Pictured people or hands with joints:
--- START ---
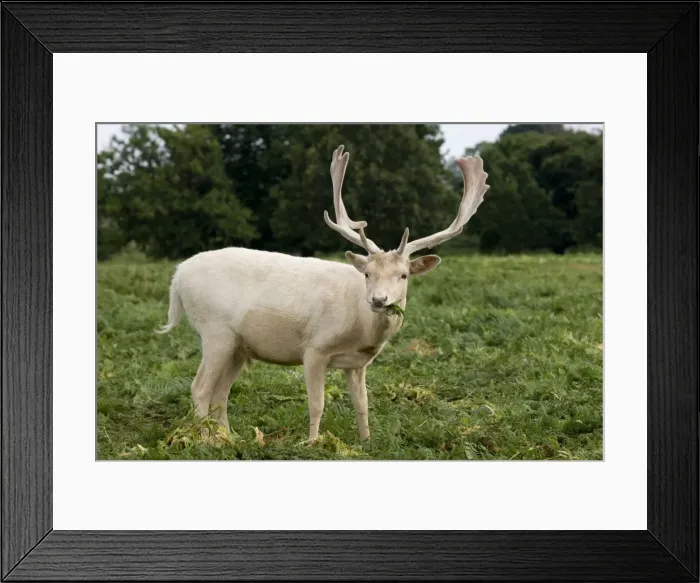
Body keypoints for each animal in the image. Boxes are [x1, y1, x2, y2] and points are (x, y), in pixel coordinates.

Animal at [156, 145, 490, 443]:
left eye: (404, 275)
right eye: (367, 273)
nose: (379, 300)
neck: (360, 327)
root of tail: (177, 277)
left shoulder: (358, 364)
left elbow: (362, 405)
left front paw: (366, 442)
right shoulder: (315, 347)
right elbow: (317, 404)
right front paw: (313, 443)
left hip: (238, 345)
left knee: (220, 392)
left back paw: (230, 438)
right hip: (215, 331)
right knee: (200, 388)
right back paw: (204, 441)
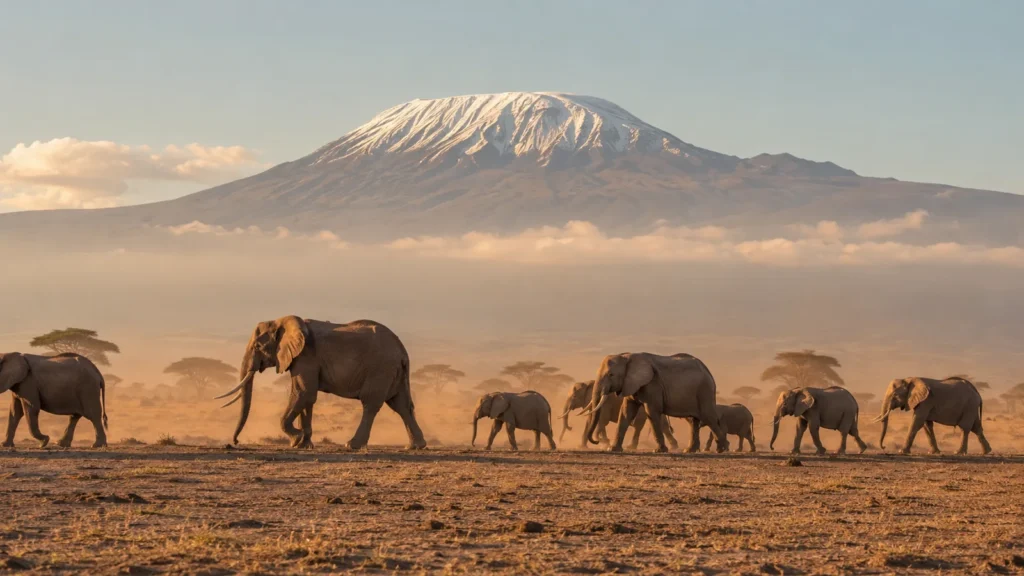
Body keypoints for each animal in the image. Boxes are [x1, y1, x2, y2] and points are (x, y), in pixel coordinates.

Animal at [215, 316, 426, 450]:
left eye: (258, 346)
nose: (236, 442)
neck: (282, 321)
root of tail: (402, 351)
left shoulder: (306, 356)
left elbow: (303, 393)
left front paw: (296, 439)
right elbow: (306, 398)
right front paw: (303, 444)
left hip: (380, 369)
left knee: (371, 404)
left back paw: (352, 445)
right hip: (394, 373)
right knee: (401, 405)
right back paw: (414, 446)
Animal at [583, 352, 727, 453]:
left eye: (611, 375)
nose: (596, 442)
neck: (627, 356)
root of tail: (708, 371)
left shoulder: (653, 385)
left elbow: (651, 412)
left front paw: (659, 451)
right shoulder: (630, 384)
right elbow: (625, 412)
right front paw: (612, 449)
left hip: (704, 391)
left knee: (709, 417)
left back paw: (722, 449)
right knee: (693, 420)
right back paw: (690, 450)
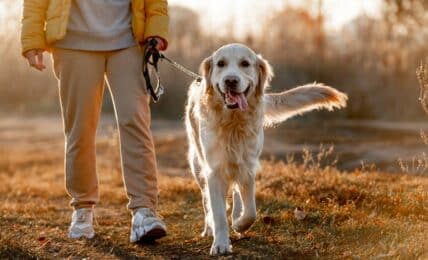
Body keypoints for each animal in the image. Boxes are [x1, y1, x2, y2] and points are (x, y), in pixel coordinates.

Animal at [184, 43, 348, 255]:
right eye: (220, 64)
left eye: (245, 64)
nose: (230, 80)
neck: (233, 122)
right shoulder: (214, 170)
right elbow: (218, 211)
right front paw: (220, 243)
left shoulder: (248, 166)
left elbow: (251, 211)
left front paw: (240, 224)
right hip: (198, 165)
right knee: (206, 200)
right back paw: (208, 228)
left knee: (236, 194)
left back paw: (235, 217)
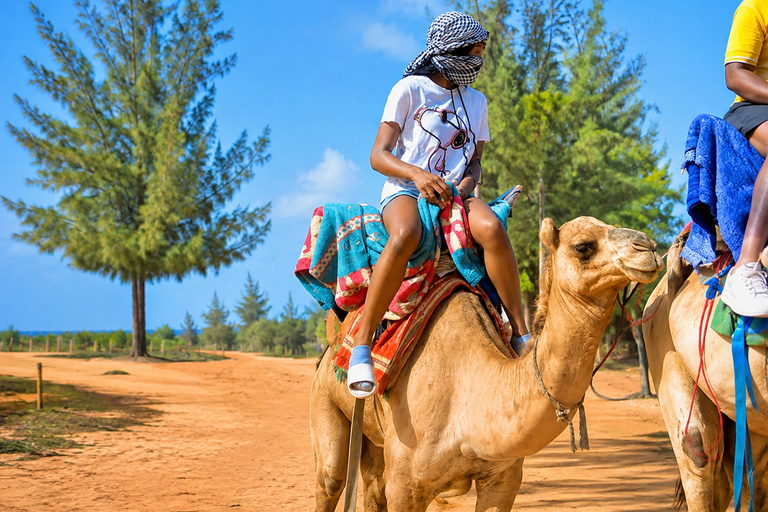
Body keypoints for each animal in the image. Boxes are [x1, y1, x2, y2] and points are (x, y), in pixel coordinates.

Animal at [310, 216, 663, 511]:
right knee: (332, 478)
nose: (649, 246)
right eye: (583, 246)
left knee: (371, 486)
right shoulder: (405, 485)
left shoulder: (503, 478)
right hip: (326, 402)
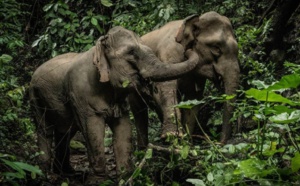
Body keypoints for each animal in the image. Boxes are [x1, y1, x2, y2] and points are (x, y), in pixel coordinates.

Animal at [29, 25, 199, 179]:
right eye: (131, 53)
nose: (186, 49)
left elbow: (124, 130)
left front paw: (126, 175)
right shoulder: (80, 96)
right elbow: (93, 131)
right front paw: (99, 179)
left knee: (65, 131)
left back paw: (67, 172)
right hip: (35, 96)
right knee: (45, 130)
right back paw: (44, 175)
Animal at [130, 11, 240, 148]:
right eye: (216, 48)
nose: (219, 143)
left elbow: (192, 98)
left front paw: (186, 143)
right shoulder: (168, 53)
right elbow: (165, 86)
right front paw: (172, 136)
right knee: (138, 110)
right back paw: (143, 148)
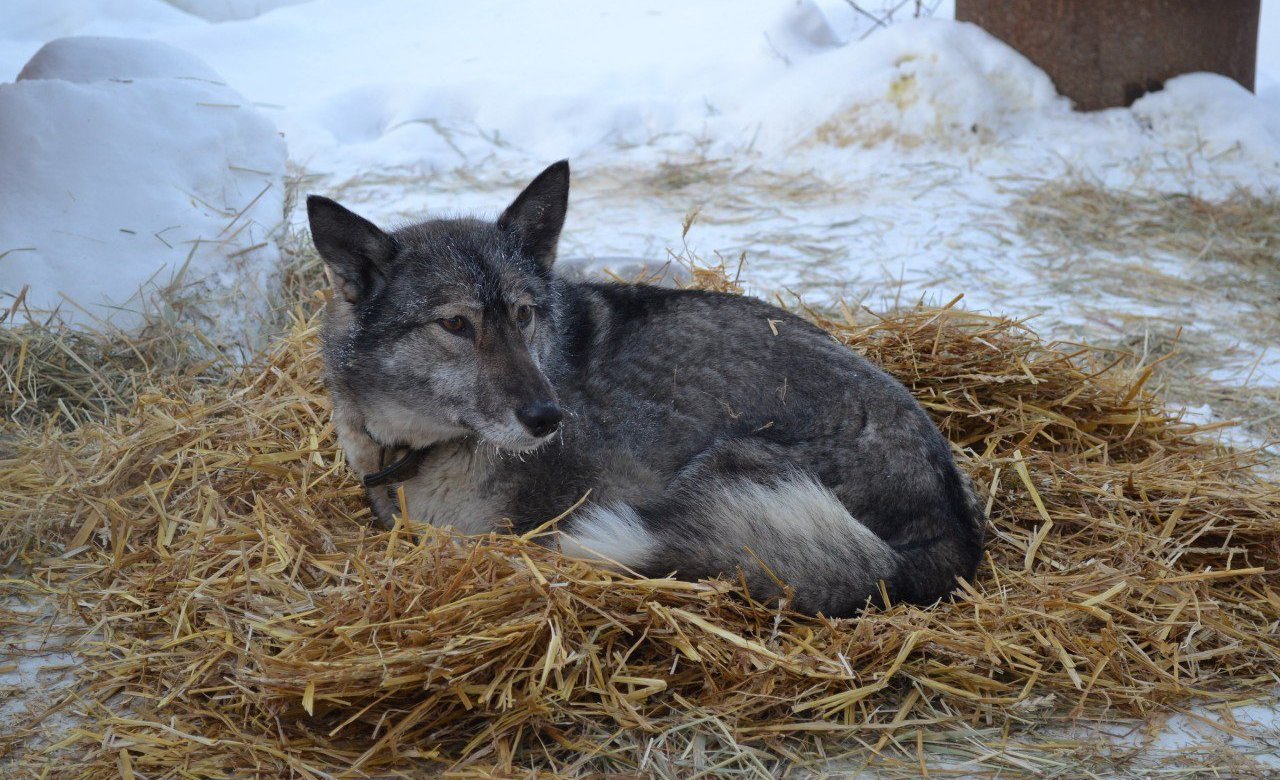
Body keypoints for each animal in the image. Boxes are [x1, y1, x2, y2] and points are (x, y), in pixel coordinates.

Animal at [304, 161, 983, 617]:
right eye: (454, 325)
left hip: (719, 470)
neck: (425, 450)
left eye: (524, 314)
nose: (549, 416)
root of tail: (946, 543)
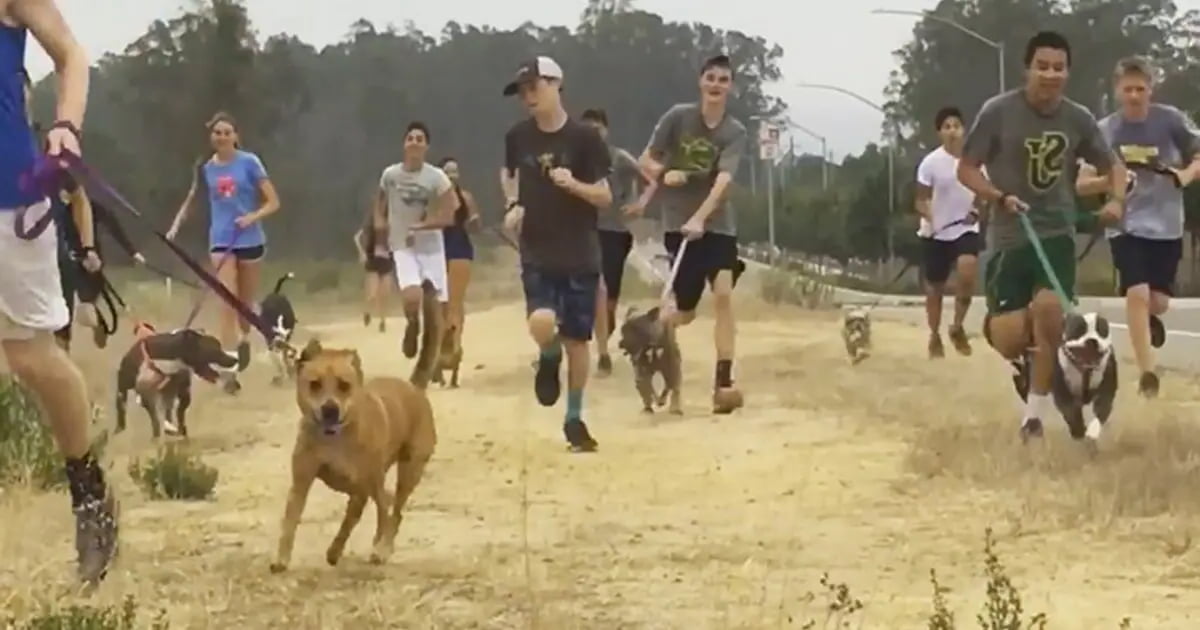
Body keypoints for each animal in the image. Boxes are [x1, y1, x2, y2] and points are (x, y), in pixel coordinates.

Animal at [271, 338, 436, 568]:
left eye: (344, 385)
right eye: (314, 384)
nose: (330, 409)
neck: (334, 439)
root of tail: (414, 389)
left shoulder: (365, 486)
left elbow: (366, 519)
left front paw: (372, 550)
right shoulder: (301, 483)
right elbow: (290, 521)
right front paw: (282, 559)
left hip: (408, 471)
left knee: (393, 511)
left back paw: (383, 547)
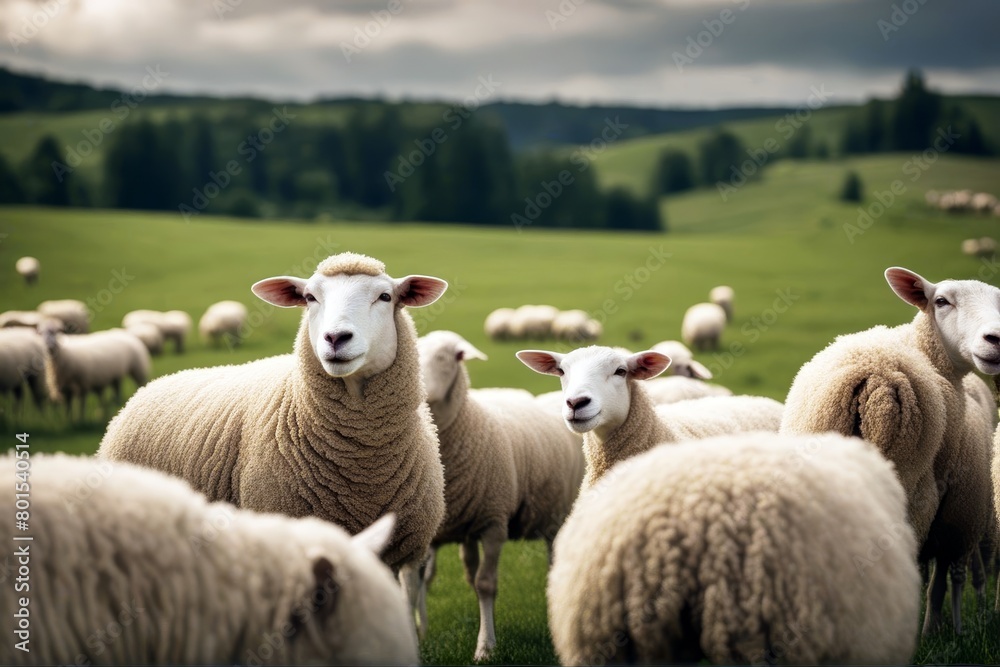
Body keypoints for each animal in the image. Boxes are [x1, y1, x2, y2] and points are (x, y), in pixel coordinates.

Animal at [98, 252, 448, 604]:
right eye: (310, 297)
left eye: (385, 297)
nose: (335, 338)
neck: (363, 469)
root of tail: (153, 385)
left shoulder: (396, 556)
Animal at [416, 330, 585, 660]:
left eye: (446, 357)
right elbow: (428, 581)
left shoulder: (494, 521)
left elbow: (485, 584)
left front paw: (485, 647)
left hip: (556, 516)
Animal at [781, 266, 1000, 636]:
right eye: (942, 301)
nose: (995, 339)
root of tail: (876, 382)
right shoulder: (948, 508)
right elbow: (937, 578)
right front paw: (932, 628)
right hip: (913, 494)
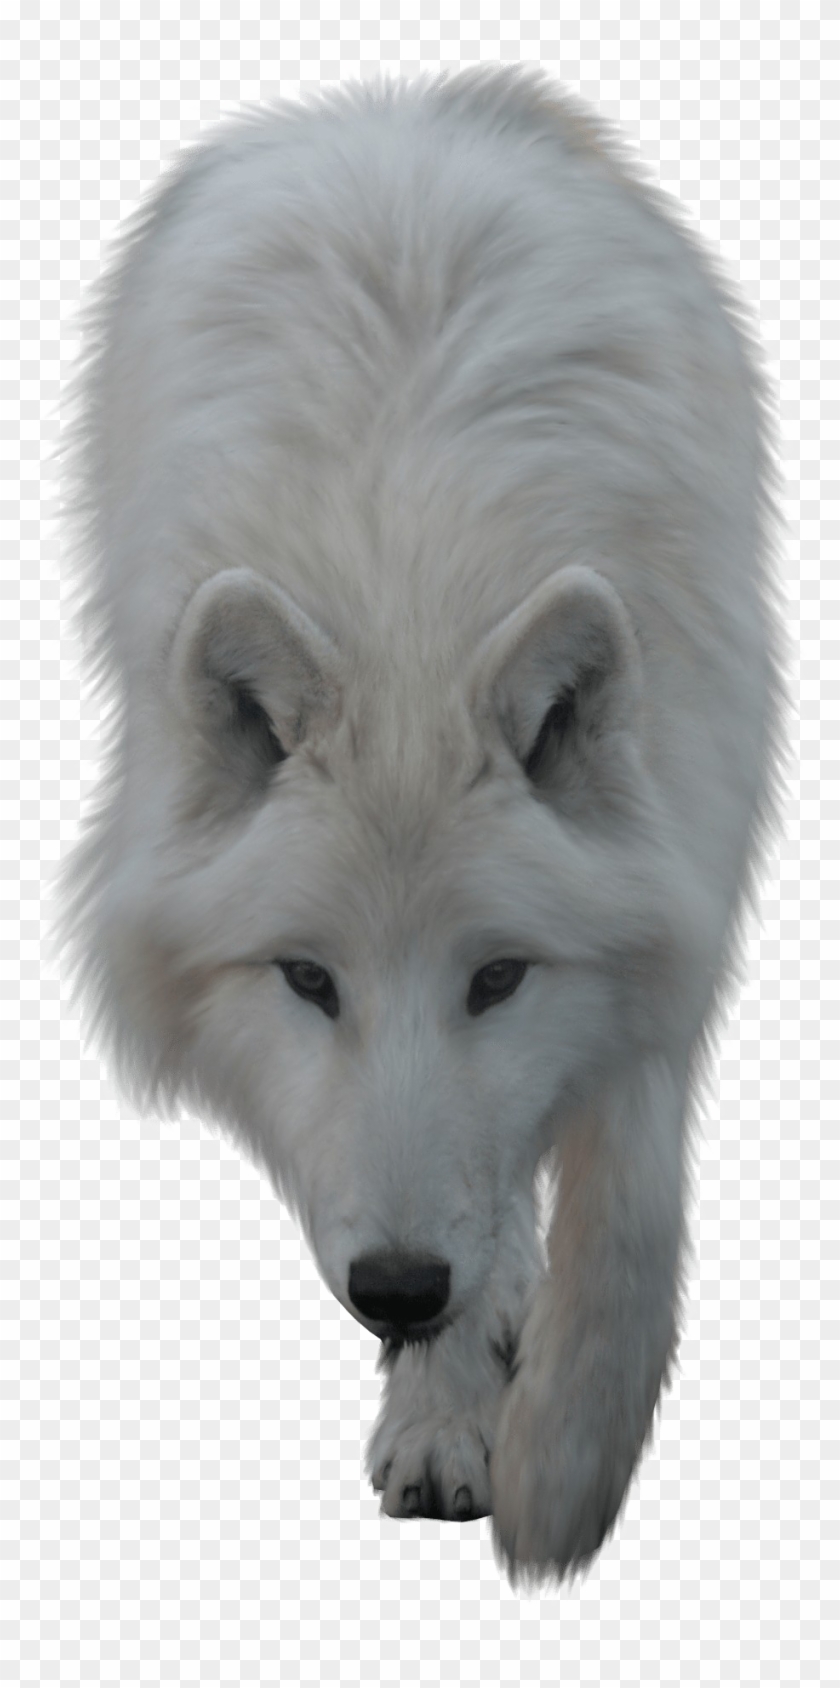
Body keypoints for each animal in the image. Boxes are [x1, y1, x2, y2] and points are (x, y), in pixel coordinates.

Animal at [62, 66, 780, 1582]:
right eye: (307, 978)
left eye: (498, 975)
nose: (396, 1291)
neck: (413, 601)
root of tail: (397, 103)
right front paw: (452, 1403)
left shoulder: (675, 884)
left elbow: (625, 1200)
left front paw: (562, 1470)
--- END ---
YOUR TASK: Output the records above exactly as they are, leaving out the pictures.

TASK ANSWER:
Body keypoints for each animal in the image. Boxes are [x1, y1, x2, y2] and points are (x, y), in pixel coordinates.

Animal at [156, 145, 490, 443]:
left eye: (404, 275)
right eye: (367, 273)
nose: (379, 300)
neck: (360, 327)
root of tail: (177, 277)
left shoulder: (358, 364)
left elbow: (362, 405)
left front paw: (366, 442)
right shoulder: (315, 347)
right elbow: (317, 404)
right front paw: (313, 443)
left hip: (238, 345)
left knee: (220, 392)
left back paw: (230, 438)
right hip: (215, 331)
right knee: (200, 388)
right back paw: (204, 441)
Body keypoints for each animal in the image. Boxes are [x1, y1, x2, y2] and points are (x, y), in pixel coordinates.

Animal at [215, 316, 426, 450]:
left eye: (258, 346)
nose: (236, 442)
neck: (282, 321)
root of tail: (402, 351)
left shoulder: (306, 356)
left elbow: (303, 393)
left front paw: (296, 439)
right elbow: (306, 398)
right front paw: (303, 444)
left hip: (380, 369)
left knee: (371, 404)
left back paw: (352, 445)
right hip: (394, 373)
right knee: (401, 405)
right back paw: (414, 446)
Animal at [583, 352, 727, 453]:
left eye: (611, 375)
nose: (596, 442)
neck: (627, 356)
root of tail: (708, 371)
left shoulder: (653, 385)
left elbow: (651, 412)
left front paw: (659, 451)
right shoulder: (630, 384)
right elbow: (625, 412)
right front paw: (612, 449)
left hip: (704, 391)
left knee: (709, 417)
left back paw: (722, 449)
right knee: (693, 420)
right back paw: (690, 450)
Body keypoints for each animal in the image. Boxes are [x1, y1, x2, y2] and points are (x, y), in pixel coordinates.

Animal at [184, 43, 348, 255]:
right eye: (220, 64)
left eye: (245, 64)
nose: (230, 80)
neck: (233, 122)
right shoulder: (214, 170)
right elbow: (218, 211)
right front paw: (220, 243)
left shoulder: (248, 166)
left elbow: (251, 211)
left front paw: (240, 224)
right hip: (198, 165)
right knee: (206, 200)
right back paw: (208, 228)
left knee: (236, 194)
left back paw: (235, 217)
Body keypoints for each animal in the image. Boxes are [x1, y1, x2, y2] and points are (x, y), in pixel coordinates.

Animal at [310, 216, 663, 511]:
right knee: (332, 478)
nose: (649, 246)
right eye: (583, 246)
left knee: (371, 486)
right shoulder: (405, 485)
left shoulder: (503, 478)
right hip: (326, 402)
Body keypoints for each animal in the image. Boxes are [x1, y1, x2, y2] and points are (x, y), in pixel coordinates.

Animal at [29, 25, 199, 179]:
right eye: (131, 53)
nose: (186, 49)
left elbow: (124, 130)
left front paw: (126, 175)
right shoulder: (80, 96)
right elbow: (93, 131)
right front paw: (99, 179)
left knee: (65, 131)
left back paw: (67, 172)
right hip: (35, 96)
right knee: (45, 130)
right back paw: (44, 175)
Animal at [130, 11, 240, 148]:
right eye: (216, 48)
nose: (219, 143)
left elbow: (192, 98)
left front paw: (186, 143)
right shoulder: (168, 53)
right elbow: (165, 86)
right front paw: (172, 136)
right knee: (138, 110)
right back paw: (143, 148)
Body keypoints for each animal in the image. Boxes are [x1, y1, x2, y2] and points are (x, y), in pixel coordinates.

Animal at [304, 161, 983, 617]:
right eye: (454, 325)
left hip: (719, 470)
neck: (425, 450)
left eye: (524, 314)
nose: (549, 416)
root of tail: (946, 543)
Body keypoints for each animal in the image. Boxes are [x1, y1, x2, y2] and points are (x, y), in pixel coordinates.

Animal at [271, 338, 436, 568]:
left eye: (344, 385)
right eye: (314, 384)
nose: (330, 409)
neck: (334, 439)
root of tail: (414, 389)
left shoulder: (365, 486)
left elbow: (366, 519)
left front paw: (372, 550)
right shoulder: (301, 483)
right elbow: (290, 521)
right front paw: (282, 559)
left hip: (408, 471)
left knee: (393, 511)
left back paw: (383, 547)
Body keypoints for each animal in the image. Boxes are [x1, y1, x2, y2] and points are (x, y), in pixel coordinates.

Animal at [98, 252, 448, 604]:
right eye: (310, 297)
left eye: (385, 297)
nose: (335, 338)
neck: (363, 469)
root of tail: (153, 385)
left shoulder: (396, 556)
Animal at [416, 330, 585, 660]:
left eye: (446, 357)
right elbow: (428, 581)
left shoulder: (494, 521)
left elbow: (485, 584)
left front paw: (485, 647)
left hip: (556, 516)
Animal at [781, 266, 1000, 636]:
right eye: (942, 301)
nose: (995, 339)
root of tail: (876, 382)
right shoulder: (948, 508)
right elbow: (937, 578)
right front paw: (932, 628)
right hip: (913, 494)
Body keypoints for each animal in the image. Boxes are [x1, y1, x2, y2] and points are (x, y), in pixel coordinates.

Animal at [62, 66, 780, 1582]:
right eye: (307, 978)
left eye: (498, 975)
nose: (396, 1291)
neck: (413, 601)
root of tail: (397, 103)
right front paw: (452, 1403)
left shoulder: (675, 884)
left elbow: (625, 1200)
left front paw: (562, 1470)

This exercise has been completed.